# REQUIRED WORK
Among the entries below, one line contains "neck: (319, 231)" and another contains "right knee: (525, 278)". Transcribe those two lines and every line between them, exactly.

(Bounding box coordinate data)

_____

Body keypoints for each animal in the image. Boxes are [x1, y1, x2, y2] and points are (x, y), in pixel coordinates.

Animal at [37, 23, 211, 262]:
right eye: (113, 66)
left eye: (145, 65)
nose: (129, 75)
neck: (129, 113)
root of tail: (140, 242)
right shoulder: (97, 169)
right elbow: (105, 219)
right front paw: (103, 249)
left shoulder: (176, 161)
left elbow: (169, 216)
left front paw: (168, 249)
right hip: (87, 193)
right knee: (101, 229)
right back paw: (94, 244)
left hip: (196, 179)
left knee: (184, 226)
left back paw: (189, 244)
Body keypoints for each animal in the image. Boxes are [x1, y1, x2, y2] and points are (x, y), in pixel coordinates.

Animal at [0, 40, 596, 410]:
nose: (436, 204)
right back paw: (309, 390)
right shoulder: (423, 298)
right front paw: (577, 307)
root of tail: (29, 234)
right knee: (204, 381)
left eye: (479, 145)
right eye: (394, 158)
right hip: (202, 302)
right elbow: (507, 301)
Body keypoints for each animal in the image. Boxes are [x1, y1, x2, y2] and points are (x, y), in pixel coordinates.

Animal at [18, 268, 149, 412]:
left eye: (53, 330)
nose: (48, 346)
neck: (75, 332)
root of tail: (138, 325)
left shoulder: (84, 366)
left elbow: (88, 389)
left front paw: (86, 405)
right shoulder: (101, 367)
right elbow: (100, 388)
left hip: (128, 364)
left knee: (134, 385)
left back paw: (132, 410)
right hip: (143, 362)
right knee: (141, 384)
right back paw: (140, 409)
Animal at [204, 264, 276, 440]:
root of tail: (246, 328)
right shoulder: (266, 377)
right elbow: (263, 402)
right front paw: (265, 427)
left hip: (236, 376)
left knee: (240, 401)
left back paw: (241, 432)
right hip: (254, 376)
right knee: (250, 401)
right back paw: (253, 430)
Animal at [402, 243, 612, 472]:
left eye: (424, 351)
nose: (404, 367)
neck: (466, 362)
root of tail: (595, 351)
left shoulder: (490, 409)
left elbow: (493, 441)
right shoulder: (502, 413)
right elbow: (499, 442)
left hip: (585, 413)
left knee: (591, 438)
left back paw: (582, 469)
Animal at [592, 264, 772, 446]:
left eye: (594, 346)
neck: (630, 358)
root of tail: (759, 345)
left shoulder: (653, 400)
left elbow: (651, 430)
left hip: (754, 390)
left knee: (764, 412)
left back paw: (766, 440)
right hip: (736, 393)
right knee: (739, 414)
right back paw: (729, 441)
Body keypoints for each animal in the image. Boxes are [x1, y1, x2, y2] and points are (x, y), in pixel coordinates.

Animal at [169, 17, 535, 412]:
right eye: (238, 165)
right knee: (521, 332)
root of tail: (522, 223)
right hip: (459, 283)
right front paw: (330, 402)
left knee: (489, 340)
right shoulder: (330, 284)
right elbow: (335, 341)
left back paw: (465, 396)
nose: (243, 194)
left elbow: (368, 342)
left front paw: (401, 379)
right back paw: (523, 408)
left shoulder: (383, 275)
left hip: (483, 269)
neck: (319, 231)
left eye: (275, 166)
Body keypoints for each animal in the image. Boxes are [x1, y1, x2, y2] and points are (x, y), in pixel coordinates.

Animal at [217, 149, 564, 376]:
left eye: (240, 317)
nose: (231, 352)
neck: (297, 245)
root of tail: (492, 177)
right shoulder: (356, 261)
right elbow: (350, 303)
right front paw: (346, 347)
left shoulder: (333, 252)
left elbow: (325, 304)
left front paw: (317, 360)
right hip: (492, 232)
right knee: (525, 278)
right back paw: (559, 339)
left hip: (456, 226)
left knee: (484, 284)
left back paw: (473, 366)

_____

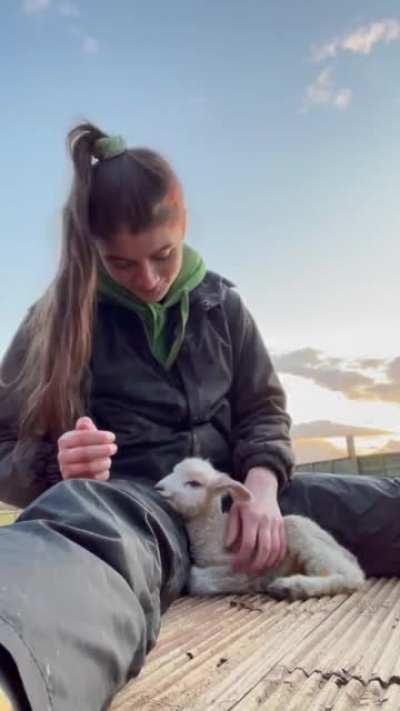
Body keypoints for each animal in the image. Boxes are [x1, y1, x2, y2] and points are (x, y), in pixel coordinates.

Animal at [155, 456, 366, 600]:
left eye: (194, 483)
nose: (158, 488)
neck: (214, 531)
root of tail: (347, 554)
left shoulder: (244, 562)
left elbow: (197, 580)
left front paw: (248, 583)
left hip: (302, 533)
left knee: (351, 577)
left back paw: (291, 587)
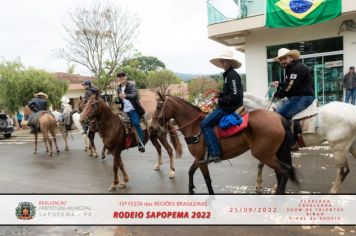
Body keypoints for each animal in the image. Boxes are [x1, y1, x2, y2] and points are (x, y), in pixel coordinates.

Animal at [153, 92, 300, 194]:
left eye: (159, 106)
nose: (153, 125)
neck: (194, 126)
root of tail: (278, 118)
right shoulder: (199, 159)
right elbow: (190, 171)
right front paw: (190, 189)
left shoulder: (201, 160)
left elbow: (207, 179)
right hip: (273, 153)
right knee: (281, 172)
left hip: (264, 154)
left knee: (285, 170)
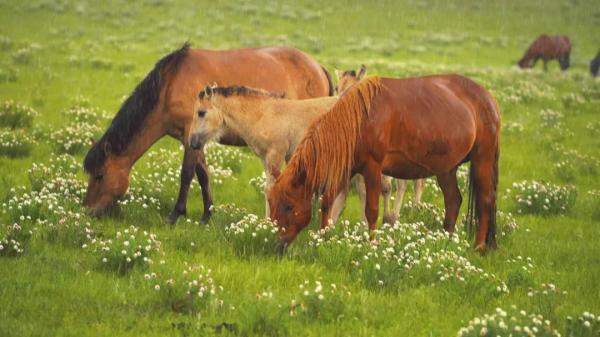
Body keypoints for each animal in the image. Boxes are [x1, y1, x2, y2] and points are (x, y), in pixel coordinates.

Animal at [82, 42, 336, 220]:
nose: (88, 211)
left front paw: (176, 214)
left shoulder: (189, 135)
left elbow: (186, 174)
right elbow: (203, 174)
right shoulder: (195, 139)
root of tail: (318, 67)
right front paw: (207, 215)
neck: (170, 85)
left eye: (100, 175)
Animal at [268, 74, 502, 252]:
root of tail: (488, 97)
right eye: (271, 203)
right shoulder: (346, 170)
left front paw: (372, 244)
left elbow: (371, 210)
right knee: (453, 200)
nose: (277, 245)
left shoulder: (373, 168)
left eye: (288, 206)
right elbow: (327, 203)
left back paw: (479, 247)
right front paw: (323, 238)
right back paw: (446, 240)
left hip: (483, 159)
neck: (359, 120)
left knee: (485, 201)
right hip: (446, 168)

_____

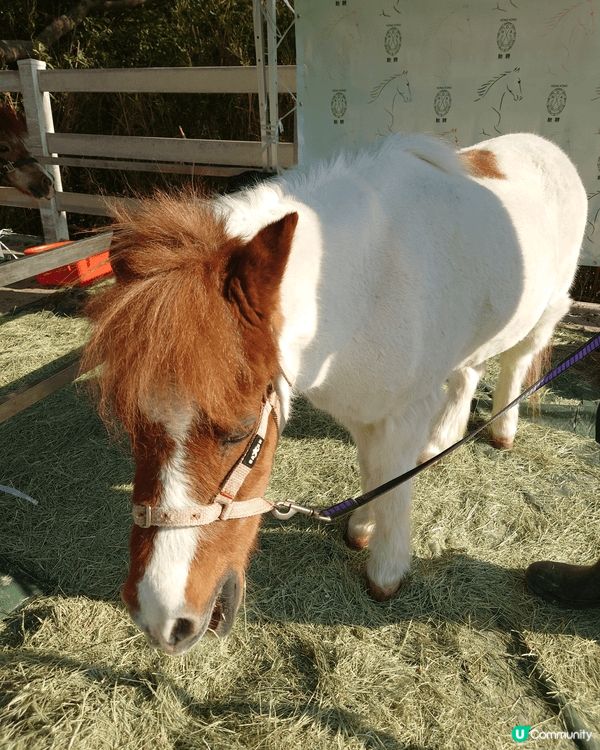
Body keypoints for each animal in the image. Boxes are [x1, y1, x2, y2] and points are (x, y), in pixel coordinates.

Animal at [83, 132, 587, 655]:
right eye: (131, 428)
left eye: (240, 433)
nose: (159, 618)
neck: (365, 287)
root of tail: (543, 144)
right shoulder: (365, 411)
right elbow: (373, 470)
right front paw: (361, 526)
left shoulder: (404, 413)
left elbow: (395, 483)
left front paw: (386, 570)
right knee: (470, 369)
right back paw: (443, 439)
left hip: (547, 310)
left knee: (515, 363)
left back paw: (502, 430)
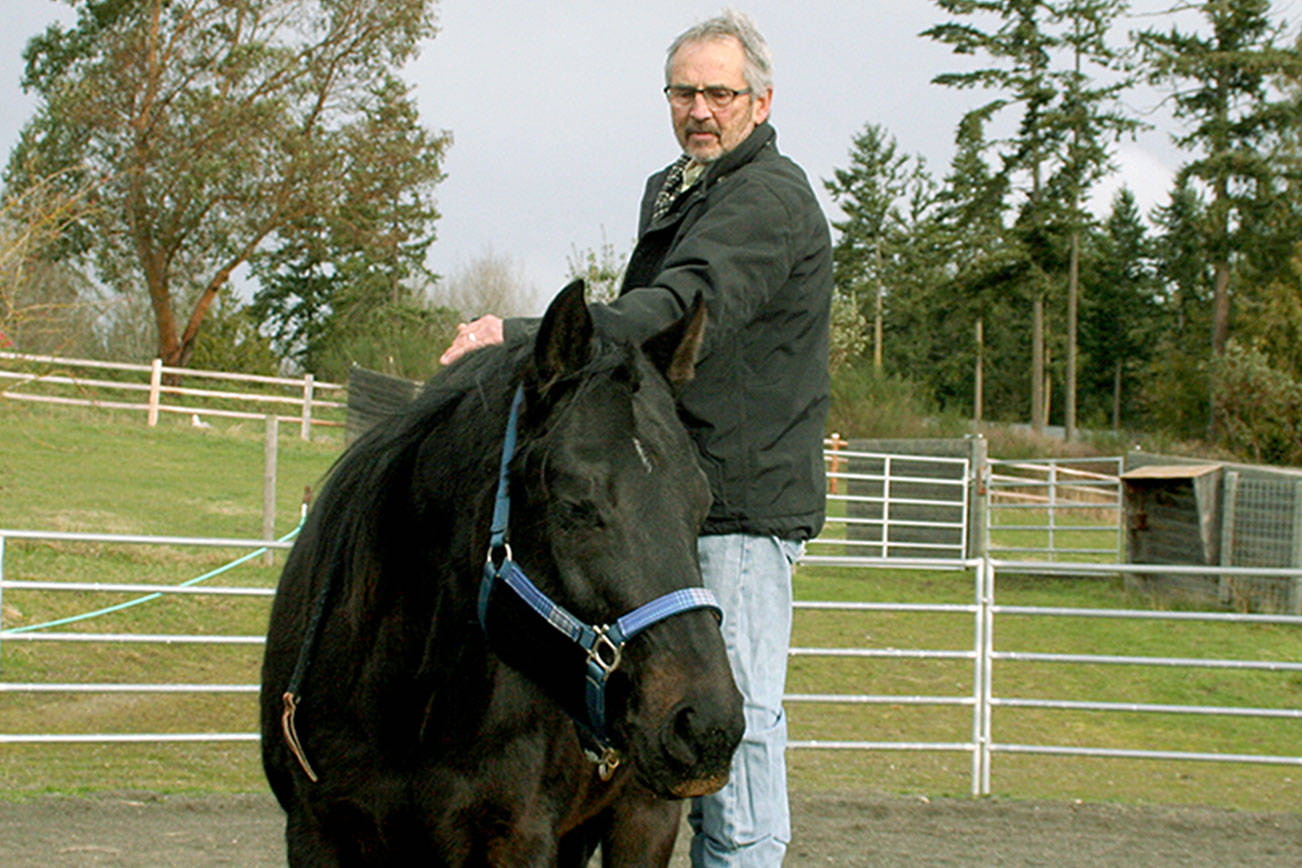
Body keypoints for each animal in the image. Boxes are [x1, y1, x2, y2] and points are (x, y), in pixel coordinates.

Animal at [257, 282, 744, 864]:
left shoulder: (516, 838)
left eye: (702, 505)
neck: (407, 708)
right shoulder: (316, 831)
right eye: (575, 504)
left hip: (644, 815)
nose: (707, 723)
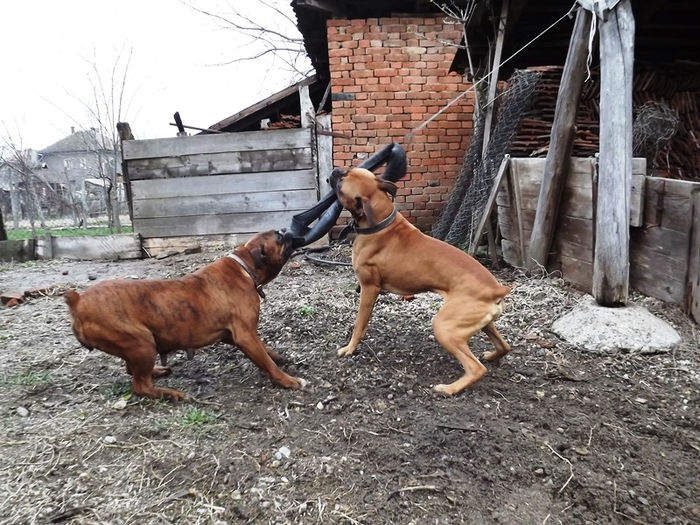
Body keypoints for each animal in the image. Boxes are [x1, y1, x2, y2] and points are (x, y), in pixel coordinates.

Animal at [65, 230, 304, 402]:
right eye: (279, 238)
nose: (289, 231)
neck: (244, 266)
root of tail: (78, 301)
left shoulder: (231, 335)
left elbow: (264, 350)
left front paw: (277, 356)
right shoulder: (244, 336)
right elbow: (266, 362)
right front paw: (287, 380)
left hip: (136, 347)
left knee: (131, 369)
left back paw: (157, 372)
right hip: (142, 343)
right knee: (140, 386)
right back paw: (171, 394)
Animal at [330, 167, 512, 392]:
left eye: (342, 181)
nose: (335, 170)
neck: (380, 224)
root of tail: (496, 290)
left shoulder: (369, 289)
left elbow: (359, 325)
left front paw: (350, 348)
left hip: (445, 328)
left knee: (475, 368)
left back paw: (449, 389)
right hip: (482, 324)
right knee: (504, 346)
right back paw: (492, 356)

_____

# EXPECTED ANSWER
neck: (319, 231)
left eye: (275, 166)
Body keypoints for each animal in the image. Boxes are [x1, y1, x2, y2] and points are (x, y), in pixel coordinates.

Animal at [217, 149, 564, 376]:
left eye: (240, 317)
nose: (231, 352)
neck: (297, 245)
root of tail: (492, 177)
right shoulder: (356, 261)
right elbow: (350, 303)
right front paw: (346, 347)
left shoulder: (333, 252)
left elbow: (325, 304)
left front paw: (317, 360)
right hip: (492, 232)
right knee: (525, 278)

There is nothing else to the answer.